La Guinée, suite à l’épidémie d’Ebola, avait structuré un dispositif de réponse aux épidémies, avec notamment la mise en place de l’Agence nationale de sécurité sanitaire (ANSS) – qui coordonne aujourd’hui la riposte. Il fallait élaborer une réponse spécifique, car le nouveau virus n’a pas les mêmes caractéristiques : « On a travaillé avec les autorités sanitaires pour adapter la réponse au coronavirus, qui est moins mortel qu’Ebola mais qui, par contre, est contagieux avant l’apparition des symptômes », précise Caroline Comiti.

« Nous avons pu nous appuyer sur la base documentaire, qui est un outil précieux d’aide à la décision pour les autorités sanitaires – par exemple en matière d’emploi des tests Covid, le choix des masques, la gestion des corps, la rédaction du plan national de vaccination … », explique Sandrine Ségot-Chicq, conseillère technique auprès du directeur général de l’ANSS. L’équipe de trois experts en place à Conakry a ainsi pu conseiller la Guinée sur la politique de prévention, de communication de crise, de suivi-évaluation des stratégies mises en place , en matière d’emploi des tests Covid, de communication de crise, de rédaction du plan national de vaccination…

Maintenir l’élan

La réorganisation des services de santé affectés par la Covid-19 est un autre défi de taille, car de nombreux publics cibles – femmes enceintes, parents d’enfants à faire vacciner… – ont pu se détourner des systèmes de santé par peur d’être contaminés. Le maintien des efforts contre les autres maladies est par exemple un sujet prioritaire pour la gestion de crise sanitaire.

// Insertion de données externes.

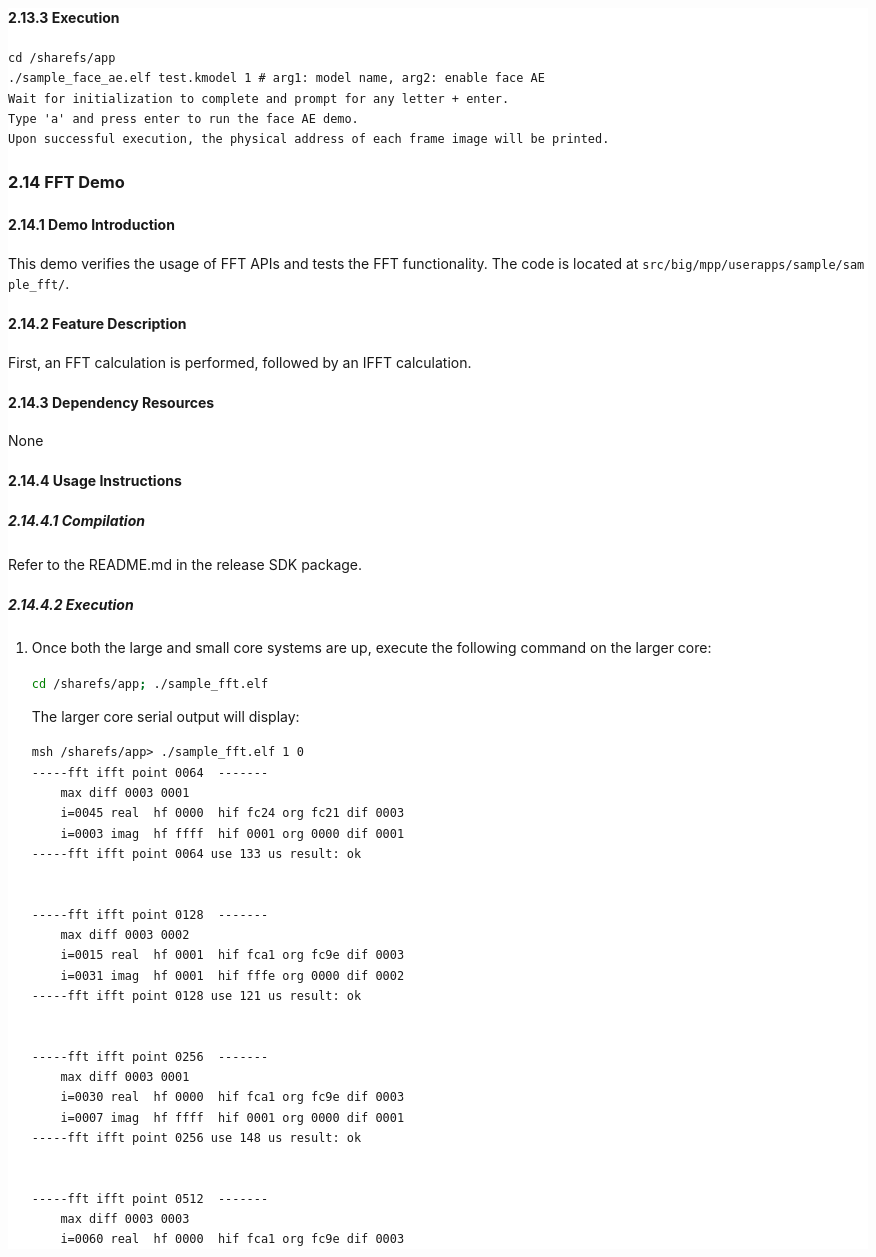 #### 2.13.3 Execution

```shell
cd /sharefs/app
./sample_face_ae.elf test.kmodel 1 # arg1: model name, arg2: enable face AE
Wait for initialization to complete and prompt for any letter + enter.
Type 'a' and press enter to run the face AE demo.
Upon successful execution, the physical address of each frame image will be printed.
```

### 2.14 FFT Demo

#### 2.14.1 Demo Introduction

This demo verifies the usage of FFT APIs and tests the FFT functionality. The code is located at `src/big/mpp/userapps/sample/sample_fft/`.

#### 2.14.2 Feature Description

First, an FFT calculation is performed, followed by an IFFT calculation.

#### 2.14.3 Dependency Resources

None

#### 2.14.4 Usage Instructions

##### 2.14.4.1 Compilation

Refer to the README.md in the release SDK package.

##### 2.14.4.2 Execution

1. Once both the large and small core systems are up, execute the following command on the larger core:

   ```bash
   cd /sharefs/app; ./sample_fft.elf
   ```

   The larger core serial output will display:

   ```text
   msh /sharefs/app> ./sample_fft.elf 1 0
   -----fft ifft point 0064  -------
       max diff 0003 0001
       i=0045 real  hf 0000  hif fc24 org fc21 dif 0003
       i=0003 imag  hf ffff  hif 0001 org 0000 dif 0001
   -----fft ifft point 0064 use 133 us result: ok


   -----fft ifft point 0128  -------
       max diff 0003 0002
       i=0015 real  hf 0001  hif fca1 org fc9e dif 0003
       i=0031 imag  hf 0001  hif fffe org 0000 dif 0002
   -----fft ifft point 0128 use 121 us result: ok


   -----fft ifft point 0256  -------
       max diff 0003 0001
       i=0030 real  hf 0000  hif fca1 org fc9e dif 0003
       i=0007 imag  hf ffff  hif 0001 org 0000 dif 0001
   -----fft ifft point 0256 use 148 us result: ok


   -----fft ifft point 0512  -------
       max diff 0003 0003
       i=0060 real  hf 0000  hif fca1 org fc9e dif 0003
   ```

Facilité mise en œuvre par Expertise France et complémentaire du Fonds mondial de lutte contre le sida, la tuberculose et le paludisme, L'Initiative a adapté son soutien en ce sens : « Il est primordial de maintenir les services essentiels à la lutte contre les trois pandémies, malgré la crise générée par la Covid-19 », explique Eric Fleutelot, directeur technique du pôle Grandes pandémies au sein du département Santé d’Expertise France.
 

On souhaiterait formaliser un dispositif redéployable en cas d’autres crises sanitaires


Alors que de nombreux pays européens sont désormais confrontés à une deuxième vague, « notre défi est de maintenir cet engagement sur la durée », soulève Caroline Comiti, « jusqu’à la disponibilité d’un vaccin et d'une immunisation collective suffisante. « A partir de l’expérience innovante de cette plateforme, on souhaiterait formaliser un dispositif redéployable en cas d’autres crises sanitaires, aux services des pays partenaires, de l’Equipe France et Europe. Une évaluation externe devra nourrir la formalisation d’un dispositif agile, une sorte de plan blanc d’urgence de la coopération au développement, ciblant l’expertise technique en santé », conclut Maryse Simonet Camara.